Angela Carters story ‘The Company of Wolves’ taken from the collection of short stories ‘The Bloody Chamber’ published in 1979, is an interesting, dark adaption of ‘Red Riding Hood’. Carter incorporates many issues in the story. Some of which are; sex, coming of age, violence, animalistic impulses, and gender roles. We can relate the story to the previous ideas of women being subject to a man’s desire and present for the purpose of pleasure. In the story, red riding hood is a girl of about thirteen or fourteen, as it is stated she has recently began her monthly periods. Despite being young and seemingly innocent the girl is aware of her own desire to the man/wolf. Her cape of red reflects everything about the story, the violence of the wolf, the lust, the new bleeding that has distinguished woman from girl, and the blood that will be shed when she gives up her virginity.


Throughout the story the male character; the wolf, is portrayed as the dominant role, he leads the girl and imprisons her. The image of entrapment at the hands of a man portrays the repression of women and the restrictions men place upon women, in life and in literature. The act of the girl striping off her clothes when commanded shows that she’s the subordinate. However the girl relishes in her act, she enjoys the sexual desire and offers herself up as a sacrifice not in death but in body. This demonstrates the ongoing belief that a woman’s greatest tool is her sexual element, and that it is this and this alone that gives females their only power over the male population. The girl is unafraid of the wolf for she knows her own influence; his sexual desire is the hunger the wolf feels, rather than a literal need for meat. This can be viewed in two different perspectives, that the female character gains control and wants this relationship, or that it is the expected and natural way for a woman to concede and do as a man wishes, therefore her acceptance and eventual surrender could be regarded by the reader as either personal choice or submission at the forced hand of society and its expectations. The end of the story, features the girl content in the arms of the man/wolf, this leads us to contemplate if Carter’s representation of women, is that they belong imprisoned by a man, for it is not the girl who holds the wolf, but he who firmly wraps himself around her, binding her to him in the act of taking her virtue and physically locking her in place with his strength.

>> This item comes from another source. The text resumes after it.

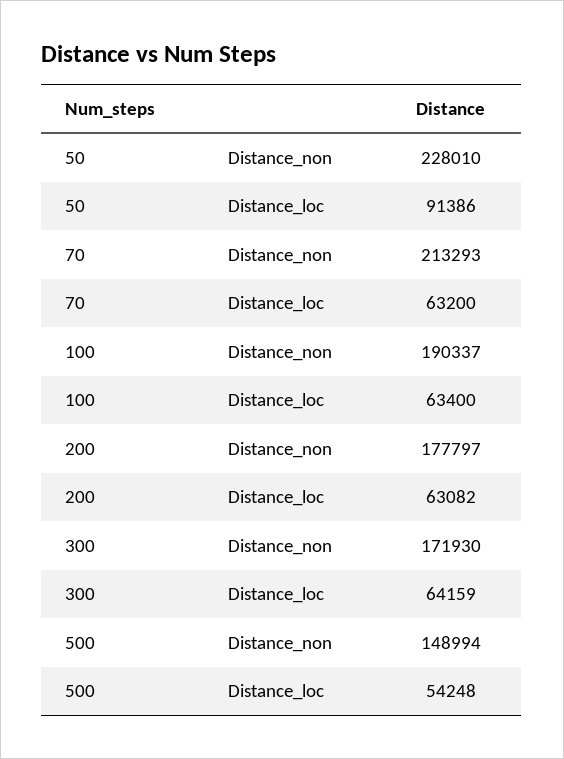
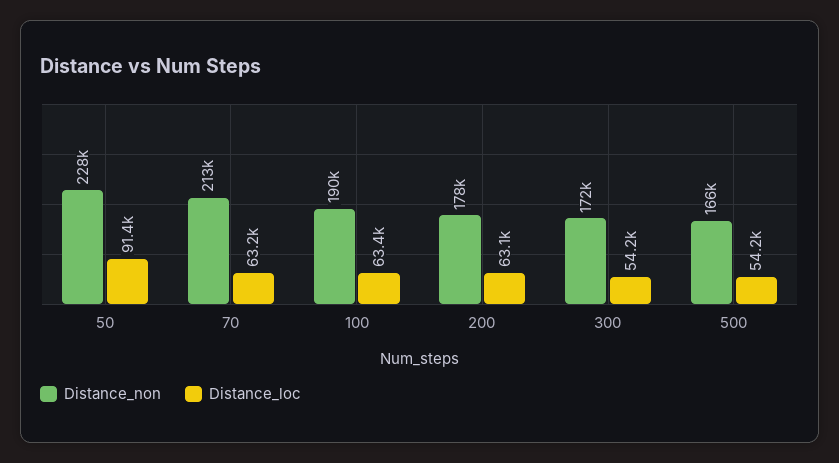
Distance_loc, 300: 64159 -> 54200
Distance_non, 500: 148994 -> 166000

Overall the article presents strong and controversial ideas and while giving two juxtaposing views from the two gender roles, the writers attempt to blur this line created by men and argue that women are equally able to write and write well, if not better. Women are not inspired by carnal acts and do not write with their pen being led by their penis, for we have none. We, the women, write from our brains a feature clearly underestimated and unused by the male population of the 18th century.